In a post reflecting on the career of the recently deceased film director Robert Wise, Flickhead observes that
Nearly a household name during the days of West Side Story and The Sound of Music—their poster graphics were once an inescapable, integral part of ‘60s pop culture—Wise was virtually forgotten a decade later. Whether viewers who are now in their twenties or thirties will ever screen his pictures seems doubtful. Like so much of pre-1980’s American film culture, Robert Wise represents a cinematic language that’s rarely ever spoken anymore.

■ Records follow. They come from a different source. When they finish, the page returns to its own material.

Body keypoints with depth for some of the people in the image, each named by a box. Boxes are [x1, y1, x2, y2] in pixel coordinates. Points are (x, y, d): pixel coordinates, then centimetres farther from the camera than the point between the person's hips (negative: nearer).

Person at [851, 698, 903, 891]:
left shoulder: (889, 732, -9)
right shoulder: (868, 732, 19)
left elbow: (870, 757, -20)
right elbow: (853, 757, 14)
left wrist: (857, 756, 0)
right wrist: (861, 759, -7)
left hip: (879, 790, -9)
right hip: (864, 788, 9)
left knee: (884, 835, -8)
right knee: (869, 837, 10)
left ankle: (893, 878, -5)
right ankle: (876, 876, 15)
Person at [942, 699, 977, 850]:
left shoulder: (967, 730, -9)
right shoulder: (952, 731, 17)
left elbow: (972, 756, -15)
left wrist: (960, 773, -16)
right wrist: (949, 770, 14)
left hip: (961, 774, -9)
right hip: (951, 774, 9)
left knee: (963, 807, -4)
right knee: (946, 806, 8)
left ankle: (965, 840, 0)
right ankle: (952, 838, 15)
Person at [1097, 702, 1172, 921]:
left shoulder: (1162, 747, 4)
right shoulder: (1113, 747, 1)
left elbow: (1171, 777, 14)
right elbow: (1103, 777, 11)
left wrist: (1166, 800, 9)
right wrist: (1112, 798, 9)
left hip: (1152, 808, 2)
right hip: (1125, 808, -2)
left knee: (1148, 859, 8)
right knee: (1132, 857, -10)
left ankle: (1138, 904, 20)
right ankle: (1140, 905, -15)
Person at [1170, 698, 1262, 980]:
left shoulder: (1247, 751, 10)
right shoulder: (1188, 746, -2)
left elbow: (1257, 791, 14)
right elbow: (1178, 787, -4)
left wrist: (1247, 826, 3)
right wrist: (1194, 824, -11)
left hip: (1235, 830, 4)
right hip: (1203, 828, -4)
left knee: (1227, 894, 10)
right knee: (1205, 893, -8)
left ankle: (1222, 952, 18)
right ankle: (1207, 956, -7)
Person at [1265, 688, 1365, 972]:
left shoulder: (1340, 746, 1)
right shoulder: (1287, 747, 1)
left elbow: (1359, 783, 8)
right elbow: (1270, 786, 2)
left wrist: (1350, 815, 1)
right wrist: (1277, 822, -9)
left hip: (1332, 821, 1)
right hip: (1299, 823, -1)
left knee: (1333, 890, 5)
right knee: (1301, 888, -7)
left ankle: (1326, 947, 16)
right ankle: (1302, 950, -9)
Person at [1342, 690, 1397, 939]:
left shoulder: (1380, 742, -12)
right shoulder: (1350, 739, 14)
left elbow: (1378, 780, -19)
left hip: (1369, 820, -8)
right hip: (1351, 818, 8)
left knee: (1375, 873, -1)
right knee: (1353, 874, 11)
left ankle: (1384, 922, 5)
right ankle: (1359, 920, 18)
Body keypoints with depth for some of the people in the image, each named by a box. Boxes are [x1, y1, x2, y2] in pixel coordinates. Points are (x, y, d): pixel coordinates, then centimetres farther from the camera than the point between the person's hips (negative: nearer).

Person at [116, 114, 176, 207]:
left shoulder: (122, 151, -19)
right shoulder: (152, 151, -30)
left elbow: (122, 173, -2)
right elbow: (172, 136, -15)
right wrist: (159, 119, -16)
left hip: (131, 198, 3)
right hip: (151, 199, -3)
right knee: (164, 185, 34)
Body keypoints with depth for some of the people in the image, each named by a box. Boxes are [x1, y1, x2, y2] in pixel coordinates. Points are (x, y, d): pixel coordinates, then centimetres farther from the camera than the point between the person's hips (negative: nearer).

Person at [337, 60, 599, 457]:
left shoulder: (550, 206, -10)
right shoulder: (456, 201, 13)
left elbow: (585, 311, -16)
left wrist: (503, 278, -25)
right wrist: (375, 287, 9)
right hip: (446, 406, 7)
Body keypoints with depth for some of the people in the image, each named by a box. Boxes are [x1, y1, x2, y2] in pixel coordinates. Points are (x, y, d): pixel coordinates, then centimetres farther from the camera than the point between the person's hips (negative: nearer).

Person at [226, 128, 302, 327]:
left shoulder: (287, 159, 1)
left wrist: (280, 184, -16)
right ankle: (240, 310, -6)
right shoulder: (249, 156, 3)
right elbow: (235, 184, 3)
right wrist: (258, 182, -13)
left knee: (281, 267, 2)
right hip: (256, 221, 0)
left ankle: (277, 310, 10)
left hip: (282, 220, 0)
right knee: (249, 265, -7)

Wise may not be as well-known as he once was, but in my opinion it's simply incorrect to say that he "represents a cinematic language that's rarely evey spoken anymore." To the extent that Wise possessed "mannered, conservative instincts," as Flickhead also puts it, he seems to me to epitomize current Hollywood filmmaking. (I don't necessarily mean to disparage Wise's achievements; some of his films--The Body Snatcher, Born to Kill, The Day the Earth Stood Still, The Haunting--are very good indeed.) The vast majority of Hollywood movies are every bit as formulaic, predictable, and vacuously "well-made" as most of the films to come out of the "machine" in operation during the so-called "golden era" that also produced a director like Wise. Although there is a more vibrant independent film culture now, I can't say that very many of the films produced by the indies seem to me particularly radical or experimental. At best these films are more idiosyncratic, less obviously commercical in content, but they're hardly groundbreaking in technique. I've seen nothing in recent years that makes me think about the possibilities of the film medium in fresh ways. (Memento came close, but Christopher Nolan's subsequent films have been notably disappointing. And David Lynch continues to provoke.) Slices of life, coming of age stories, and "quirky" comedies predominate, and we're exposed to few characters who can't be played by the likes of Ben Stiller and Jason Lee.
What made the golden age of Hollywood "golden" was that despite the strictures and conservative assumptions of the studio system, directors of more than ordinary talent and with distinctive styles--Ford, Hawks, Hitchcock, Lubitsch, Sturges--were nevertheless able to flourish. There was room for skillful, artistically respectable filmmaking despite the commercial imperatives with which these directors had to live. Now all is commerce, the cost of making films and the need to find financing on a project-by-project basis seemingly requiring an adherence to established codes and conventions. Robert Wise certainly does not belong in the same artistic company as Ford or Hitchcock, but his "conservative" approach has hardly been superseded by contemporary directors of the usual Hollywood product.
Notice: Anyone who would like to set me straight and point me to recent films that do indeed encourage us to "think about the possibilities of the film medium in fresh ways" are hereby invited to do so.